Tired of time consuming and fiddly backing-up of your Raspberry Pi’s SD card? This guide will provide you with care-free, automated incremental backups of your system’s images, to a permanently attached USB flash drive.
In case of irrecoverable events, the images stored on the USB flash drive, may be used to re-flash your SD card, using your favourite image writing software, on any Windows or Linux machine.
Additionally, there is described a simple method for mounting the USB flash drive stored backup images, to the Raspberry Pi’s existing file-system, so that individual files may be easily recovered and restored.
Step 1: Add a USB Flash Drive That Automatically Mounts Itself.
Because we will be dealing with files larger than the 4GB limit of the FAT32 file system, and because we will be restoring images on either a Windows or Linux machine, your USB flash drive must be formatted with the NTFS file system. NTFS permits us the storage of file permissions, and is a more fault tolerant journaling file system.
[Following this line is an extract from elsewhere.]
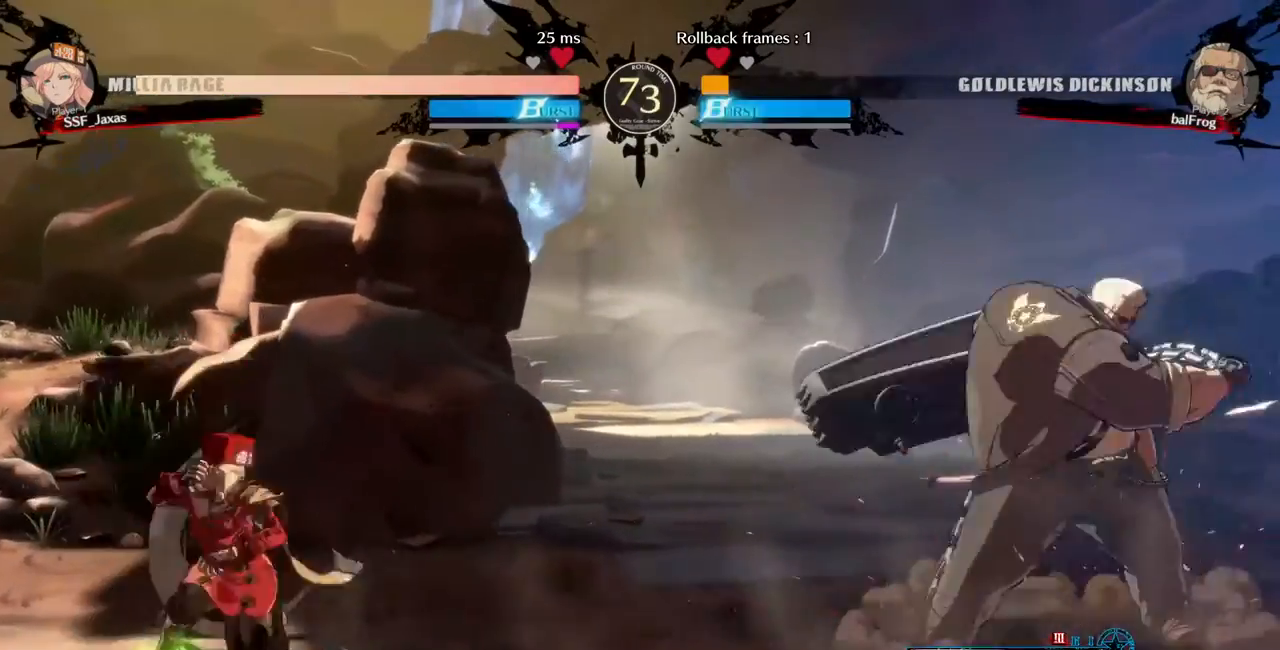
{"dt_ms": 520, "buttons": [], "events": [[80, "DPAD_RIGHT", "down"], [160, "DPAD_DOWN", "up"], [200, "TRIANGLE", "down"], [240, "DPAD_RIGHT", "up"], [240, "TRIANGLE", "up"]]}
Your USB flash drive must also be large enough to accommodate at least one image the same size as your Raspberry Pi’s SD card, and you will benefit from having extra room to accommodate compressed backup image ‘snapshots’. For my 16GB system SD card, I chose a ludicrously inexpensive 32GB USB 3.0/2.0 flash drive.
Okay, to mount the NTFS drive, you’ll need to install driver support:
sudo apt-get update
sudo apt-get install ntfs-3g
If you insert the USB flash drive, then list block storage devices, you should see the device, along with it’s NTFS volume. The volume of interest in my case is /dev/sda1:
lsblk
Mount the USB flash drive’s NTFS volume under the /media directory:
sudo mount /dev/sda1 /media
Establish the unique universal id (uuid) of the flash drive: (Be aware the uuid will change any time you reformat the USB flash drive, requiring subsequent re-configuration.)
ls -l /dev/disk/by-uuid
Find out the group id (gid) of pi user:
id -g pi
Obtain the user id (uid) of pi user:
id -u pi
Now, to have the system automatically mount the USB flash drive any time you reboot, we will append a line to the /etc/fstab configuration file, filling in the required information ascertained in preceding steps:
sudo nano /etc/fstab
In nano, fill-out the following line, then append it to the end of the file:
UUID=enter_uuid_here /media ntfs-3g ofail,uid=enter_uid_here,gid=enter_gid_here,noatime 0 0
To check if the new configuration works, we must first un-mount the USB flash drive. The gotcha here is that if your current working directory is anywhere in or under /media, then you have to cd elsewhere, or you’ll get a device busy error:
sudo umount /dev/sda1
Now, to automatically mount all the system’s drives mentioned in /etc/fstab:
sudo mount -a
Check that the NTFS volume on the flash drive is mounted, and now has a mount point under /media with:
lsblk
Now reboot your system, and check again that the USB flash drive has been automatically mounted (per above):
sudo reboot
Step 2: Install the Backup Script, and Automate With a Cron Job.
We’ll be installing the shell script bkup_rpimage.sh v1.0, written by the masterful jinx, and made available by other Raspberry Pi forum users on Github.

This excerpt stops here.